Cuando lo vi suspendido, no espiaba, sólo me preparaba para dormir y un triángulo de luz que pasaba a través de las cortinas mal cerradas me llevó hasta la ventana para cerrarlo. Debió ser por enero porque tenía puesta la pijama que me regalaron en Navidad. No le vi el rostro, sólo vi que del techo colgaban una especie de medias en las que él se había metido, estirándolas al máximo y revolviéndose de un lado a otro como si caminara en el aire. La escalera se entreveía también por ahí y había una vela en alguna parte porque las sombras que arrojaba temblaban en las paredes. Toda la escena era de una voluptuosidad que no necesitaba palabras para que mi cerebro la convirtiera en descargas hormonales culposas y urgentes. Me metí a la cama sudando y tratando de concentrarme en los sonidos que venían del televisor que mi madre mantenía encendido hasta altas horas de la noche desde que escapamos de mi padre.

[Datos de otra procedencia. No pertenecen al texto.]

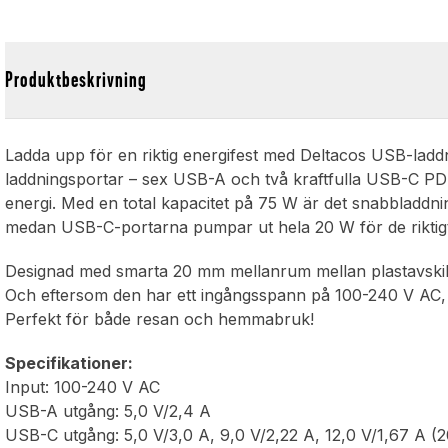
Produktbeskrivning
Ladda upp för en riktig energifest med Deltacos USB-laddni
laddningsportar – sex USB-A och två kraftfulla USB-C PD - 
energi. Med en total kapacitet på 75 W är det snabbladdnin
medan USB-C-portarna pumpar ut hela 20 W för de riktigt
Designad med smarta 20 mm mellanrum mellan plastavskiljarn
Och eftersom den har ett ingångsspann på 100-240 V AC, 
Perfekt för både resan och hemmabruk!
Specifikationer:
Input: 100-240 V AC
USB-A utgång: 5,0 V/2,4 A
USB-C utgång: 5,0 V/3,0 A, 9,0 V/2,22 A, 12,0 V/1,67 A (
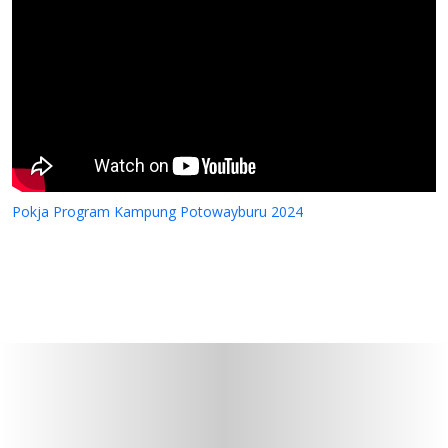
Pokja Program Kampung Potowayburu 2024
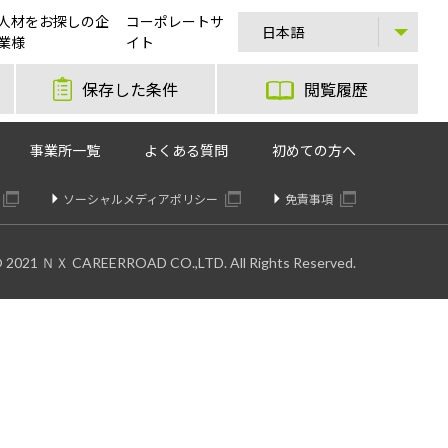
人材をお探しの企
コーポレートサ
勤・夜勤の固定シフト【最高時給2,000円】
業様
イト
保存した条件
閲覧履歴
事業所一覧
よくある質問
初めての方へ
ソーシャルメディアポリシー
免責事項
© 2021 ＮＸ CAREERROAD CO.,LTD. All Rights Reserved.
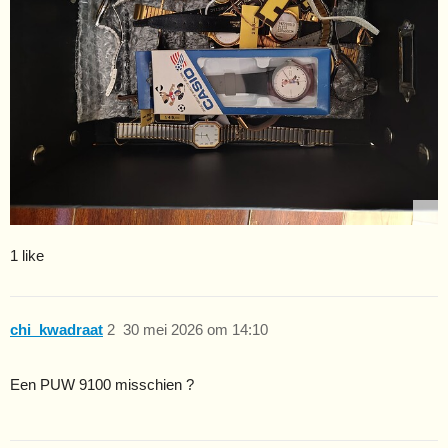
1 like
chi_kwadraat
2
30 mei 2026 om 14:10
Een PUW 9100 misschien ?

La habitación se llenó de pacas de periódicos allá por el mes de febrero y sus apariciones fueron ya muy esporádicas. Distinguí sus vans negros saliendo por la ventana mientras él permanecía recargado en un montón de periódicos viejos llevándose un bote a la cara. ¿Qué era eso? ¿Se drogaba con resistol o bebía un menjurje alucinógeno? Mis calificaciones estaban mejorando sostenidamente, mi madre consideraba ya la posibilidad de volver con mi padre y yo seguía obsesionado por cada detalle del vecino de atrás mientras negociaba con Dios la mejor manera de hacerme perdonar mis horribles pecados que, a buen seguro, me serían cobrados tarde o temprano. Espiar era el menos grave. Intercambiar saludos de vez en cuando con el impúdico extraño también era tolerable. Que mis sentidos se viesen exaltados por lo que veía o imaginaba estaba consignado en el mea culpa como pecado de pensamiento. Y luego venía la obra, por supuesto. La obra de abril.
La noche del centenario del hundimiento del Titanic vi un reportaje horrendo del evento (¿o era película?) y me acosté con terribles temores e ideas fantasmagóricas como las que me asaltaban de niño en el departamento de Guadalajara. En plena madrugada desperté sobresaltado por mis pesadillas y corrí instintivamente a la ventana. Ahí estaba él iluminado por una vela haciéndome señas, como si todo el tiempo hubiese esperado el momento justo en que me asomara. ¿Me estaba pidiendo que fuera? ¿Estaba loco? Me señaló un punto justo debajo de mi ventana, una cornisa por la que podría bajar con tranquilidad y, cruzando por una azotea, llegar hasta su ventana. Todavía con un pie fuera de la mía, volví a mirarlo para comprobar que eso era lo que me pedía. Asintió. Llegué hasta su ventana y me ayudó a entrar.
Tenía los ojos afiebrados, enrojecidos, el pelo impecablemente peinado hacia atrás, el arete brillante, los labios sonrientes de complicidad loca y malicia, su tradicional camiseta blanca de tirantes y un pantalón medio caído que dejaba ver los calzoncillos morados de la primera vez. "Esta madrugada me tengo que ir y no volveré. ¿Quieres aprender?", me dijo con voz rasposa. "Sí", dije sin parpadear, con el aliento contenido...
Pasan los días y nadie se ha percatado de mi cambio. Su ventana está vacía. Quizá en julio también nos vayamos nosotros.